Received 14 January 2013; Accepted 3 April 2013

Academic Editors: M. Jackson, D. Lee, and A. Szasz

This Conference Paper is based on a presentation given by Gianfranco Baronzio at “Conference of the International Clinical Hyperthermia Society 2012” held from 12 October 2012 to 14 October 2012 in Budapest, Hungary.

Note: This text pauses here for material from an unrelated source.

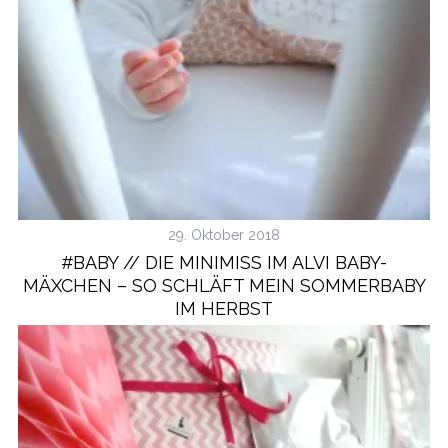
29. Oktober 2018
#BABY // DIE MINIMISS IM ALVI BABY-
MÄXCHEN – SO SCHLÄFT MEIN SOMMERBABY
IM HERBST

Copyright © 2013 Gianfranco Baronzio et al. This is an open access article distributed under the Creative Commons Attribution License, which permits unrestricted use, distribution, and reproduction in any medium, provided the original work is properly cited.

Abstract

Hypoxia is common in solid tumors and in many other disease states such as myocardial infarction, stroke, bone fracture, and pneumonitis. Once hypoxia has developed, the undernourished and hypoxic cells trigger signals in order to obtain new blood vessels to satisfy their increasing demands and to resolve hypoxia. The principal signal activated is an ancestral oxygen sensor, the hypoxia inducible factor (HIF). After its nuclear translocation, HIF triggers a series of mediators that recruit, into the hypoxic milieu, several immature myeloid, mesenchymal, and endothelial progenitors cells. Resident and recruited cells participate in the processes of neoangiogenesis, for resolving the hypoxia, while at the same time trigger an inflammatory reaction. The inflammatory reaction has as primary end point, the repair of the damaged area, but if an insufficient production of resolvins is produced, the inflammatory reaction becomes chronic and is unable to repair the damaged tissue. In this brief overview, we will show the differences and the similar events present in cancer, myocardial infarction, and stroke. Furthermore, the metabolic alterations produced in the tumor by hypoxia/HIF axis and the consequences on hyperthermic treatment are also discussed.